On Wednesday, we’ll get This England, a drama covering Boris Johnson’s time in office, with Kenneth Branagh in lumbering, pseudo-Churchillian mode and Ophelia Lovibond, with bump and twice as much hair, as Carrie.
This feels rather quick – perhaps too quick. It is pure chance that the series isn’t showing while Johnson is still prime minister.
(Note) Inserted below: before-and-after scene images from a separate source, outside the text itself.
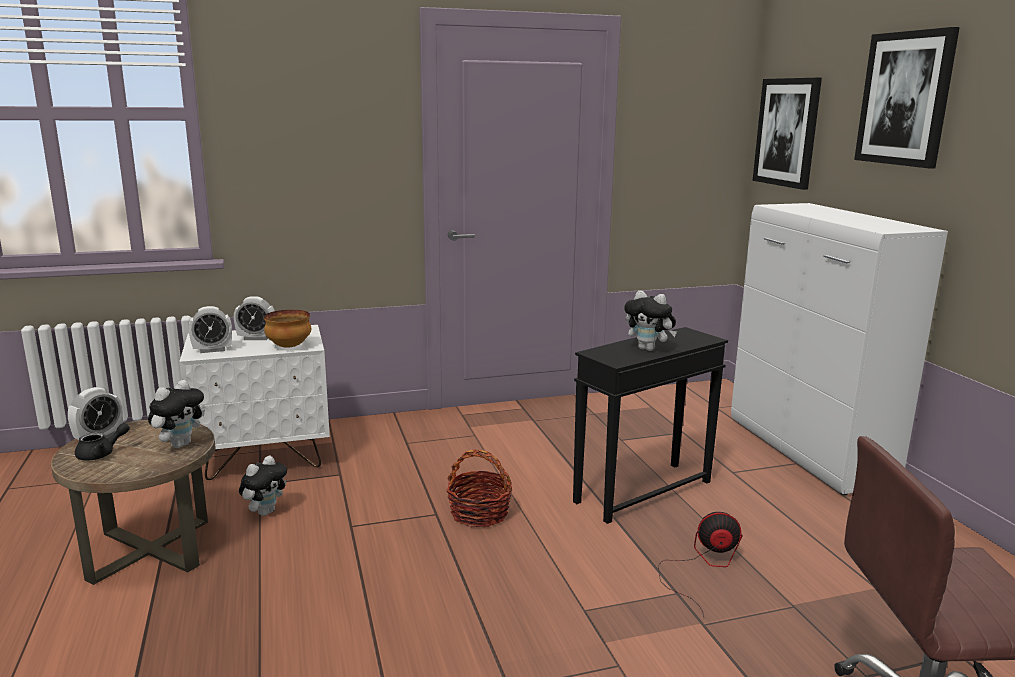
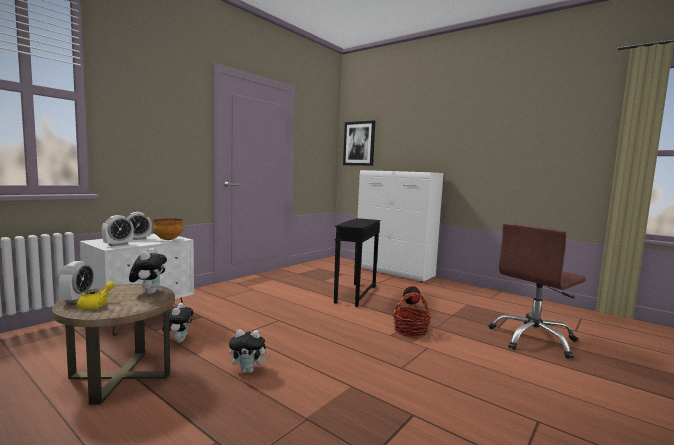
camera: 35 degrees left, 10 degrees down
black teapot [75,423,130,460] -> yellow teapot [77,281,115,309]
basket [447,450,512,527] -> basket moved to [393,292,432,337]
plush toy [624,290,677,351] -> plush toy moved to [229,329,270,373]
picture [854,27,960,168] -> none

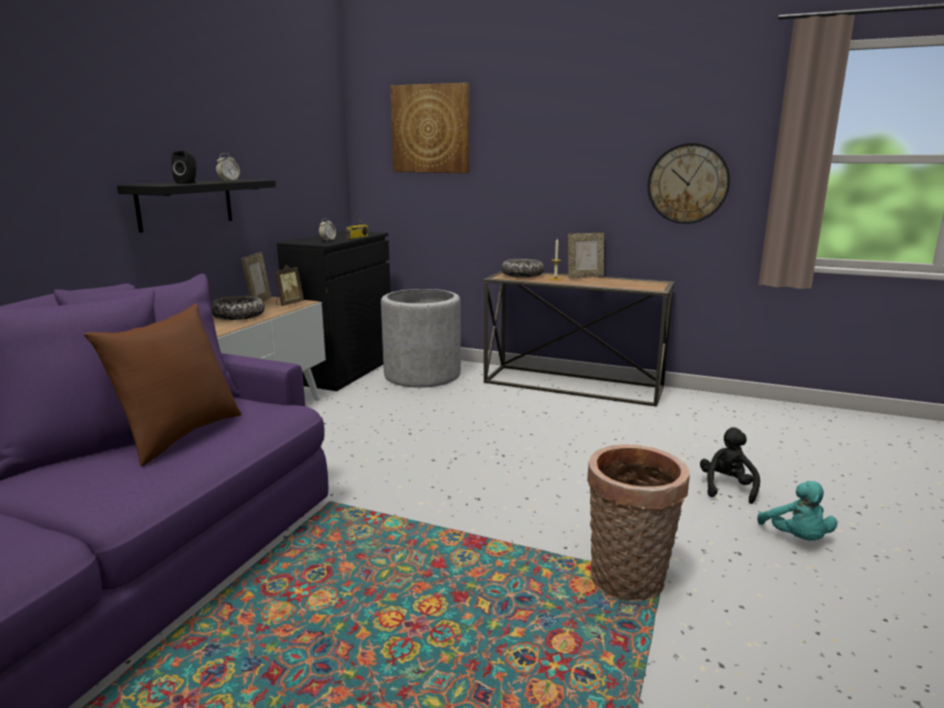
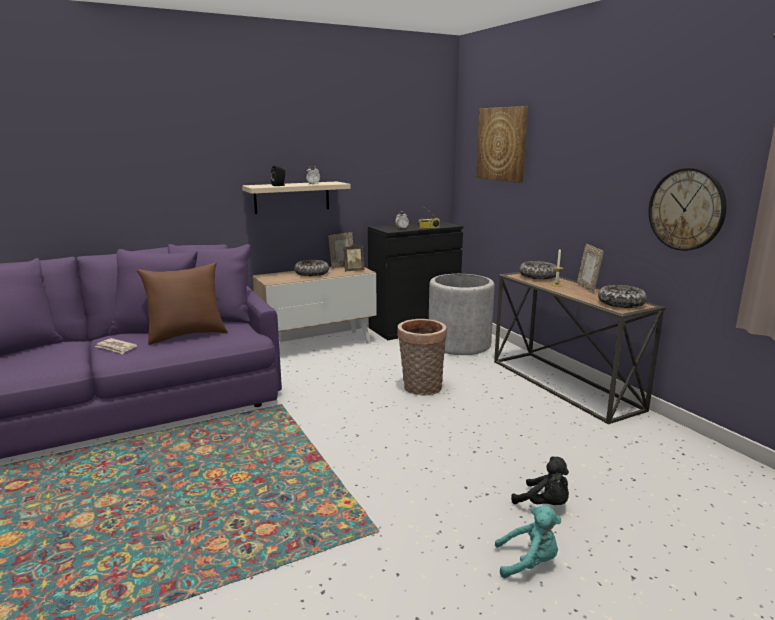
camera: 40 degrees right, 0 degrees up
black shelf [117,179,276,233] -> beige shelf [242,181,351,214]
picture frame [568,233,604,278] -> picture frame turned 60 degrees clockwise [577,244,604,293]
basket [587,444,690,602] -> basket moved to [397,319,447,396]
black plush toy [700,427,760,504] -> black plush toy turned 75 degrees clockwise [511,457,569,505]
turquoise plush toy [757,481,837,540] -> turquoise plush toy turned 120 degrees counterclockwise [495,506,561,578]
none -> newspaper [95,338,137,354]
none -> bowl [598,285,647,308]

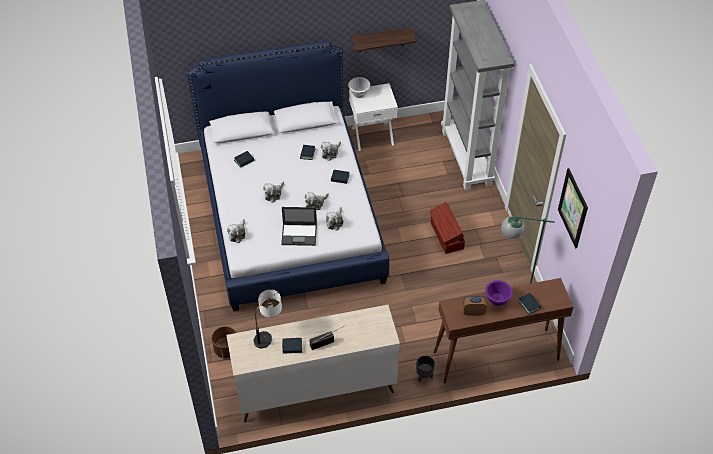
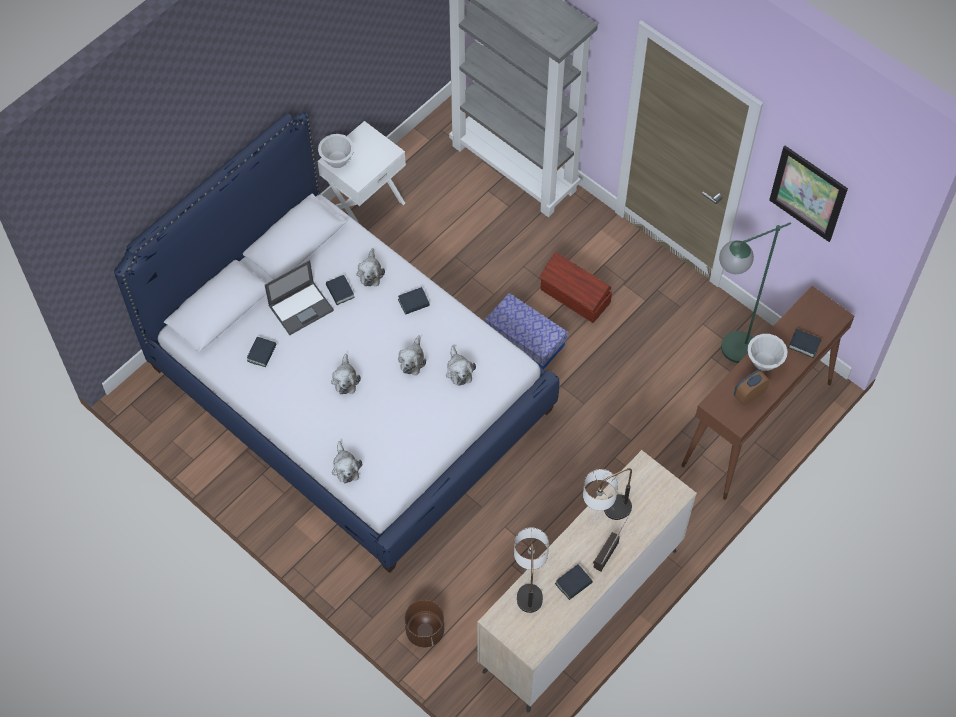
camera: 35 degrees left, 10 degrees up
laptop [281,207,317,246] -> laptop moved to [265,260,334,335]
shelf [352,27,417,52] -> none
black planter [416,356,435,382] -> none
purple bowl [485,280,512,306] -> white bowl [747,334,788,371]
none -> storage box [485,293,568,369]
none -> table lamp [583,468,632,520]

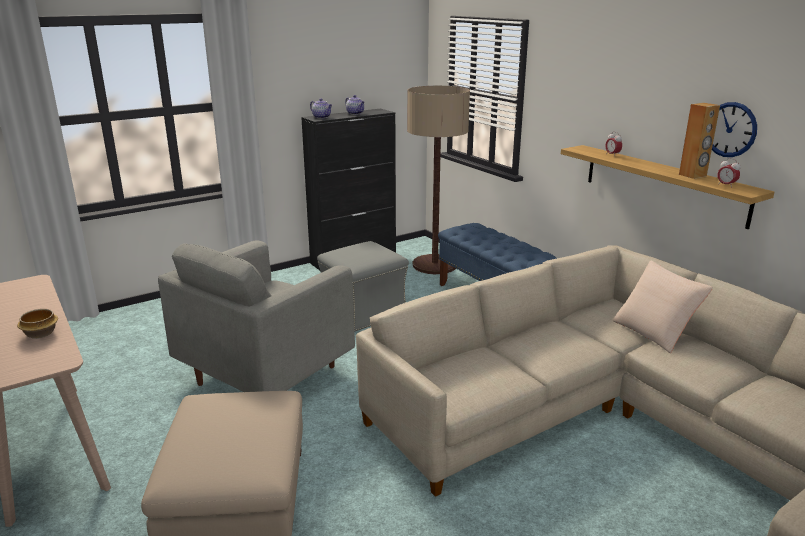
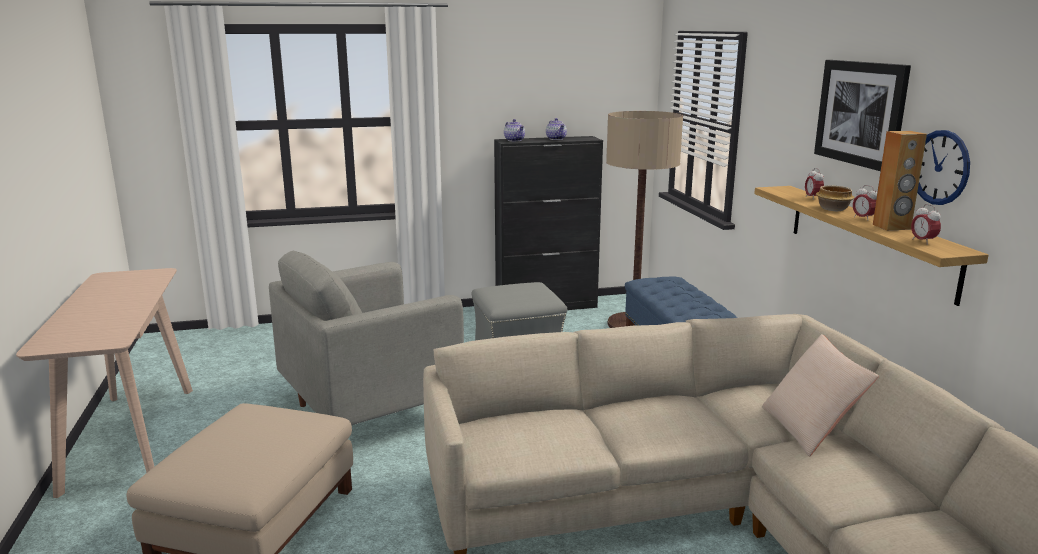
camera: 20 degrees right, 5 degrees down
bowl [17,309,58,339] -> bowl moved to [816,185,855,211]
none -> picture [814,60,911,171]
none -> alarm clock [853,185,877,221]

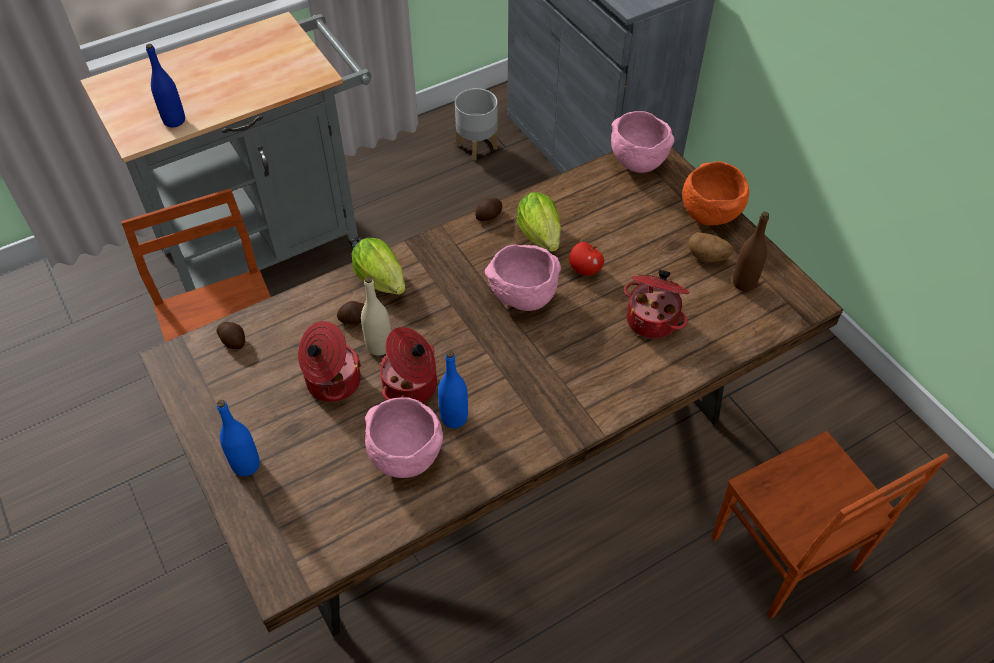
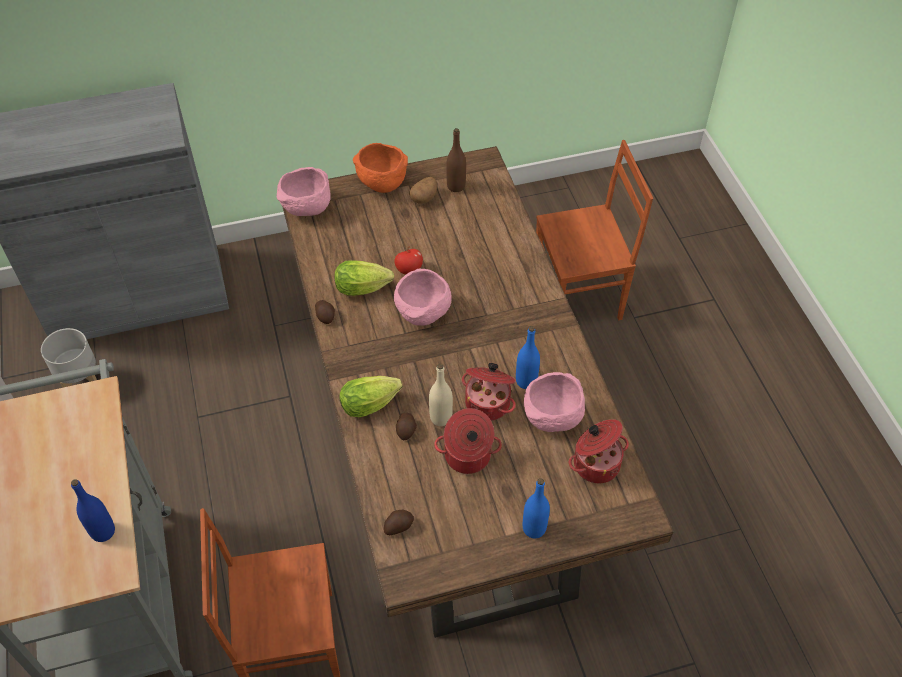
camera: 75 degrees left, 0 degrees up
cooking pot [624,269,690,339] -> cooking pot moved to [569,419,629,483]

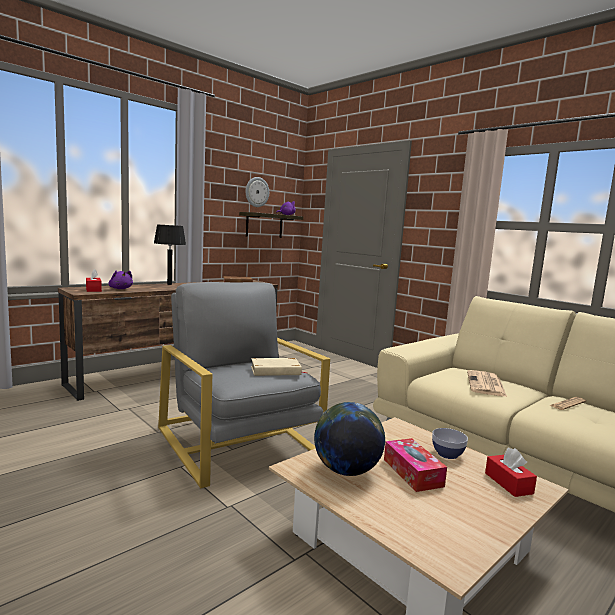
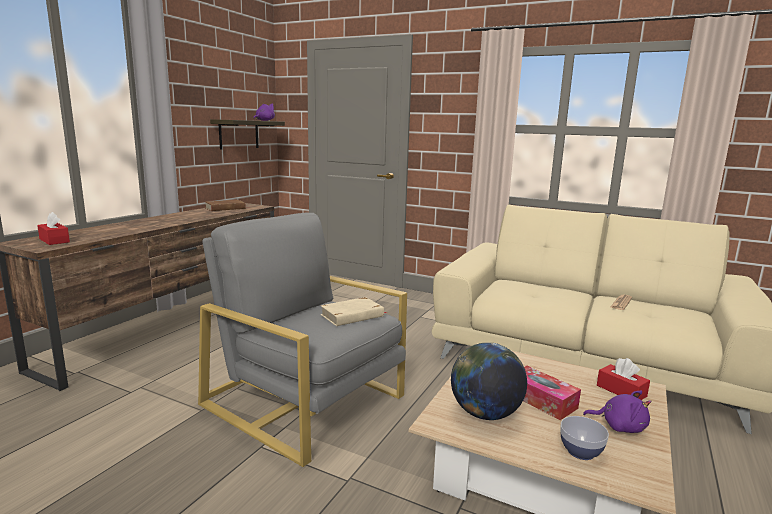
camera: 20 degrees left, 5 degrees up
purple plush toy [109,271,133,289] -> purple plush toy moved to [583,391,652,433]
black table lamp [154,225,186,285] -> none
wall clock [246,177,269,207] -> none
bowl [432,428,468,459] -> bowl moved to [560,416,609,460]
newspaper [467,370,507,397] -> none

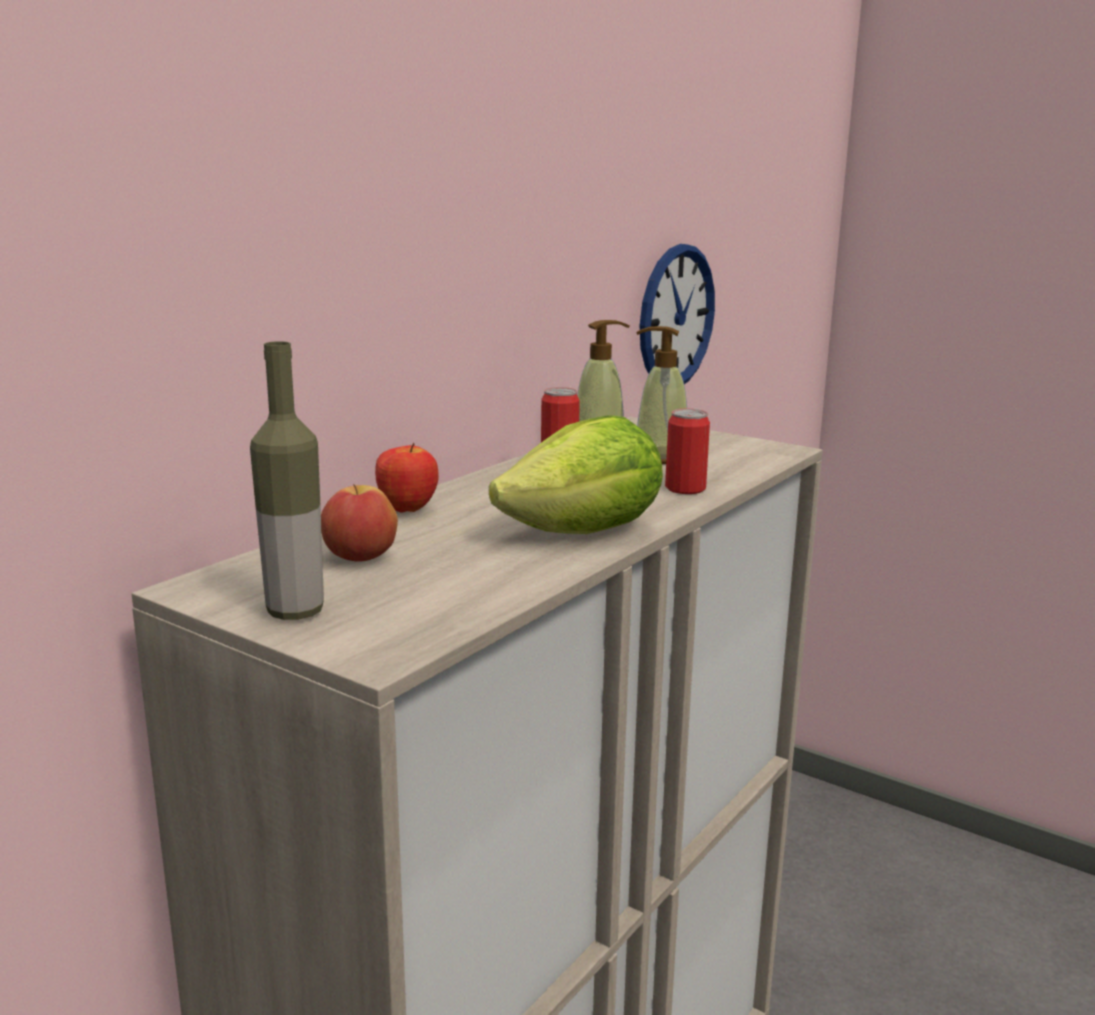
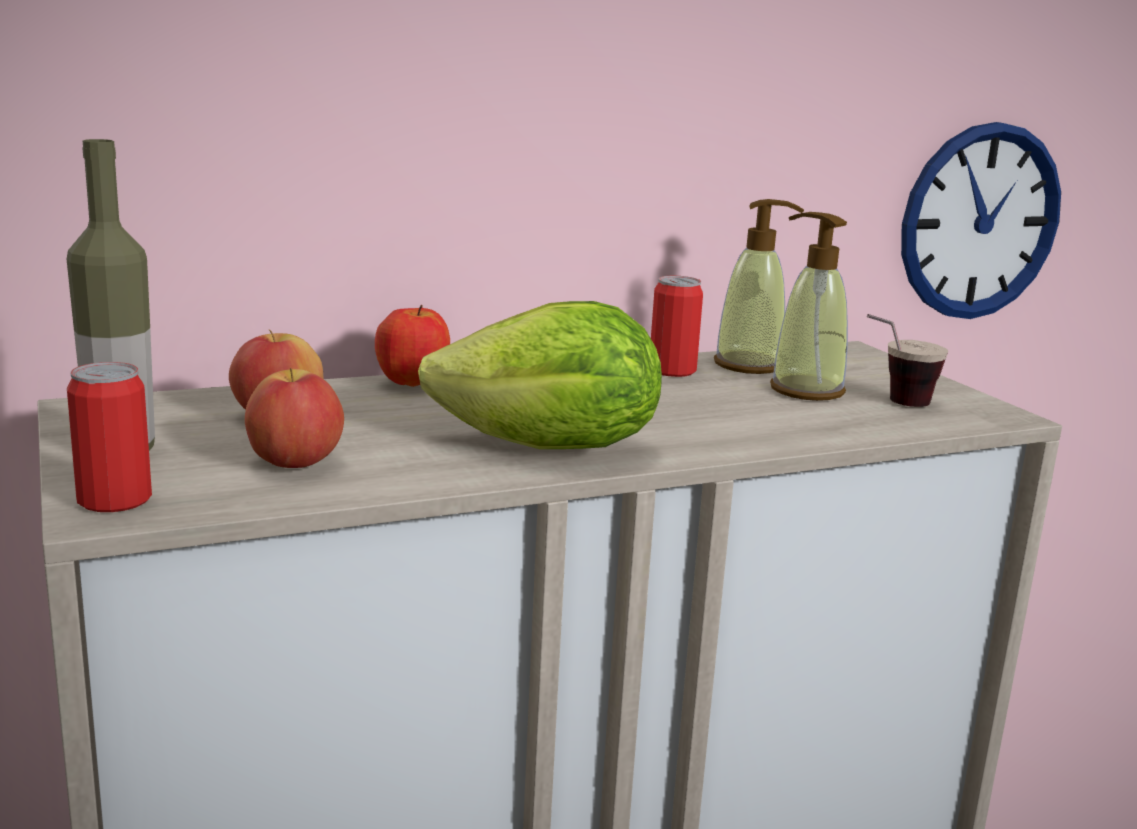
camera: 30 degrees right, 0 degrees up
can [665,409,710,494] -> can moved to [67,362,152,512]
none -> apple [245,368,344,468]
none -> cup [867,314,948,407]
Lovibond has told interviewers how strange it was to see her character on the front pages as she showed up to film and spoke of her responsibility – as if she were on jury service – not to be swayed by speaking to the wrong people about it. Filming also finished too early for director Michael Winterbottom to include the real end of the story, over which he must be kicking himself, and the series will even dwell on the rampages of Covid, with dying patients and sobbing relatives. Too soon?
Political dramas have been happening too soon for quite some time. While still in office, Tony Blair was immortalised to death (The Deal, starring Michael Sheen, one of many Blair docudramas, was screened just five years into his premiership). Brexit: The Uncivil War was released in 2019 while big decisions over the event still loomed and Dominic Cummings, the main character, still ran amok in Downing Street.
What result, if any, will this dash to turn current events into drama have? In contrast to the political balance in the media, say, the effect that political fiction might have on the body politic isn’t taken especially seriously.